— 引用文 —

--------------------------------

SSブログ

「ファーストラヴ」(堤幸彦監督映画版) [映画]

こんにちは。
北品川藤クリニックの石原です。

今日は日曜日でクリニックは休診です。

休みの日は趣味の話題です。
今日はこちら。
ファーストラヴ.jpg
島本理生さんのベストセラーで直木賞受賞作を、
堤幸彦監督が映画化しました。
2020年にはNHKでドラマ化もされています。
ヒロインの臨床心理士に北川景子さん、
かつての恋人の弁護士に中村倫也さん、
父親殺しの容疑者の少女に芳根京子さん、
ヒロインの夫に窪塚洋介さんという、
イメージ通りと言って良い豪華なキャストです。

島本さんの原作は読んでいます。
語り口の心地よさが独特で、
会話も読んでいる分にはとても自然でリズミカルなのですが、
いざ映像化すると、
何か不自然で人工的できれい事の感じに思えるのが不思議で、
これまでに「ナラタージュ」と「RED」の映画版を観ましたが、
どちらも原作の魅力を十全に伝えているとは、
言い難いような作品でした。

出来不出来が激しいのが難点ですが、
技巧派で職人肌でもある堤監督が、
この島本ワールドをどのように映像化するのかに興味がありました。

結果としてはとてもシンプルでオーソドックス、
物語をそのまま伝えることに力点を置いた、
とても穏当な仕上がりでした。
ほぼほぼ趣味的な遊びもありません。

内容もほぼ原作通りですが、
原作では子供のいるヒロインに子供がいない設定になっていて、
これはNHKのドラマでもそうでしたから、
原作者の希望だったのかな、とも思いました。

--------------------------------

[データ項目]
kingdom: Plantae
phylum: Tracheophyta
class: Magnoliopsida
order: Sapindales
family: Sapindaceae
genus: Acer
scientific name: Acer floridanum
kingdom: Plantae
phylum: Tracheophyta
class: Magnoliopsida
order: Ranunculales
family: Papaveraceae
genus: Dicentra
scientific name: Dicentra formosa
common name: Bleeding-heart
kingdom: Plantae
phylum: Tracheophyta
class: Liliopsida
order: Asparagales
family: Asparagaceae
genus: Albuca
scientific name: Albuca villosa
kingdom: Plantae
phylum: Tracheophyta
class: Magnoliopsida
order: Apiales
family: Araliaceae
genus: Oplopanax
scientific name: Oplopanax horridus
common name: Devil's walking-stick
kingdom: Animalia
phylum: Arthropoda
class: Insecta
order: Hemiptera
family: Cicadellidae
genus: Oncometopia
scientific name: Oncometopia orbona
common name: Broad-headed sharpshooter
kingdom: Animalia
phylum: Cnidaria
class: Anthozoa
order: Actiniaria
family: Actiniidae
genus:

--------------------------------

— 作業内容 —
映画「ファーストラヴ」を紹介する引用文の最後の文に続けて、文章を書き継いでください。

— 想定解答 —
また、ヒロインの母親との断絶が、
1つの大きなテーマでもあったのですが、
その点はあまり映画では踏み込んで描かれていません。

これね、映画を観てから原作を読み返してみると、
相当怖い話なんですよね。
これまであった、なあなあの人間関係や家族関係を、
全て否定しているんですね。
ヒロインは母親にも父親にも一点の愛情すら持っていなくて、
自分の夫との信頼だけで生きているんですね。
でもそういうあり方の方が、
共感されるのが今の世の中なんですね。
だから、他人のちょっとした過ちにも、
徹底して糾弾するんですね。
特に古い価値観に基づいた行動や言動を、
絶対に許さないんですね。
でももしそうだと、
上下の世代の交流というのは、
基本的はもうなくなりますよね。
価値観の違うものを強引に結びつけるのが、
それこそ家族でそれが集合したものが社会でしょ。
それはもう存在しなくなる、ということですよね。

怖いですね。

それともう1つ、この作品は性的虐待の問題を扱っているんですが、
2人のお互いの考えと意識とが、
深い部分で完全に一致した時のみが許される状態で、
1人が「いいよ」と言っていても、
実際には「嫌だな」と思っていれば、
それはもう全て虐待だ、という考え方なんですね。
要するにこの基準だと性交渉は殆どが虐待なんですね。
これも怖いですよね。
島本さんは人間同士の交流と言えるものを、
徹底して追求して、
その殆どは「虐待」だと断罪しているんですね。

そこには寛容とか「大目に見る」という感覚が一切なくて、
全てが後戻りは出来ないものなのです。

怖いなあ、と思うのですが、
でも今の若い人の感覚は多分そうしたものなのだと思いますし、
社会ももうそうした方向に向かっているのですね。
それはそうしたものとして、
どうにかこうにか必死で生きていかないと、
いけないのだと思います。

さて、そうした問題作のこの作品ですが、
体裁はミステリーの雰囲気があり、
法廷で父親殺しの真相が明らかになる、という展開になります。
ただ、その真相は結構脱力しますね。
ミステリー畑の作者ではないので仕方がないのだと思いますが、
もう少しミステリー的仕掛けが、
若干でもあると良かった、というようには感じました。

キャストは概ね熱演で、
特に中村倫也さんは良かったと思います。
北川景子さんは前半は徹底した「棒読み」の芝居で、
それが徐々に変貌して、
感情を爆発させる部分では、
あまりこれまで見たことのなかった表情を見せます。
これはもう監督の演出であり狙いだと感じました。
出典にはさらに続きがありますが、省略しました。